Tuesday 30 March 2010

Respecting the participants rights

Anecdotal evidence is the worst kind, but if I call these anecdotes "case studies" then maybe I will be excused.

This post came about after my recent sojourn at an Autism study weekend where I was privileged to run a workshop on Autistic culture and politics.

Anyway to the facts. I will not identify any particular studies by name, out of the same respect due to the researchers that they owe to participants (and also for other reasons that will become apparent)

Only one of these studies relates to autism, the other is mainstream 'disability studies' and the third a neurological study undertaken on the web.

Although this site has been concerned principally with what I have called the meta-ethics of social responsibility, studies nonetheless still owe that conventional ethical mark of not being injurious to their participants.

To begin with, the first study was a classic piece of qualitative research, which involved in depth interviews with a number of 'subjects' regarding their attitudes toward and personal experiences of disability and impairment.

I can honestly say I enjoyed this experience, even though I was recorded during what the researcher knew to be a stressful experience for me, just so that he could record the stress, it was still in the context of something I did every day, and it ended in this instance in the pub.

This researcher has been good enough to let his participants choose their own anonymous pseudonyms, and to provide them with details of the transcripts as he has written them up, checking with them whether they were happy for that detail to go into the research. Furthermore I enjoyed another more recent session in the pub with him, where he showed me more of his work. In this case I was quite happy not only with the way I was treated but with the eventual outcome of this research which will be to suggest alternative models of disability besides the social and the medical model.

The second piece of research was presented during one of the sessions at the Study weekend and concerned a similar piece of "ethnographic" research that I had just been participating in. I thought it appropriate, as this experience was still fresh in my mind to ask if the researcher had done any of the things with her participants, in terms of giving them the choice of pseudonym, letting them see and discuss the transcripts and involving them in the outcome of the research.
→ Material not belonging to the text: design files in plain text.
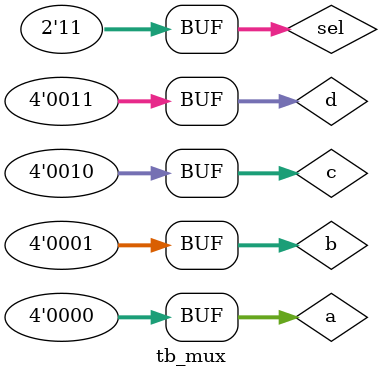
<source format=v>
/* 멀티플렉스 테스트 벤치 */

`timescale 1ns/10ps 

module tb_mux;
	reg		clk;
	reg	[3:0]	a, b, c, d; 
	reg	[1:0]	sel; 

	wire	[3:0]	out;

	mux tb(a, b, c, d, sel, out); //순서에 의한 매핑
         //mux tb(.a(a), .b(b), .c(c), .d(d), .sel(sel), .out(out)); //이름에 의한 매핑


  //여기서부터 waveform을 보기위한 파일을 만드는 코드
	initial 
	begin
		$dumpfile("test_mux_out.vcd"); 
		$dumpvars(-1,tb);    
		$monitor("%b", out);
	end
   //waveform을 보기위한 코드 끝

	initial 
	begin
		a = 4'b0000; b = 4'b0001; c = 4'b0010; d = 4'b0011; sel = 2'b00; #50; 
		a = 4'b0000; b = 4'b0001; c = 4'b0010; d = 4'b0011; sel = 2'b01; #50; 
		a = 4'b0000; b = 4'b0001; c = 4'b0010; d = 4'b0011; sel = 2'b10; #50; 
		a = 4'b0000; b = 4'b0001; c = 4'b0010; d = 4'b0011; sel = 2'b11; #50;   
	end

endmodule
</source>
She said that she had not. I thought after that session that never mind her intentions that she was treating the participants as grist to the academic mill. Interesting case studies to be reported and that was that. I have no doubt that in all other respects the research satisfied conventional ethical concerns as much as my own does.

The third piece of research has made me feel, as a participant seeing my contribution printed on a web site for all to see, as if I had been stripped naked and thrown into a crowded disco (I do know what that feels like because that happened to me once) I will not mention the site or the research because I don't want people to go and see all that, but this research that was conducted over the internet, not only has gathered together all my usenet postings on a certain topic (although they are under a pseudonym, it is nonetheless the actual name I signed the posting with and thus identifiable to many people) but that gathered together postings made on private medical fora where the researcher had obviously been lurking (indeed that is how I was recruited). Ok the first posts are available to anyone who can google, but the second set are only available to those signed on to the fora in question. The third level of transgression goes even higher, in that this same site contains all of the email correspondence between myself and the researcher which is essentially taking a medical history from me, as well as some private asides. I can't recall whether I gave him permission to use the correspondence in the research, I may have done, but I did not expect to find any of it any where else but in a journal or paper, certainly not for anyone to view on the internet.

In terms of what I personally gained from that errant piece of research I have to confess, I did gain a medical diagnosis and an explanation of a number of neurological symptoms I have had over a great many years and for which I had been searching for answers since my teens when I first became aware that they were not 'normal' and I do believe that the objective of this research in terms of meta-ethics is concerned with giving a more positive portrayal of that particular impairment much as the first piece of research is, and I don't suppose the conclusions of the two of them will be that far away from each other, even if one has been undertaken by a sociologist and the second a psychiatrist. But did the psychiatrist have to put every last detail of my "secret" history on the web?

All things to be considered by every researcher, and ending on a positive note. I have to say that I did hear a   a very good lecture on many of these ethical concerns during the study weekend so that I hope at least some autism researchers will pick up on this.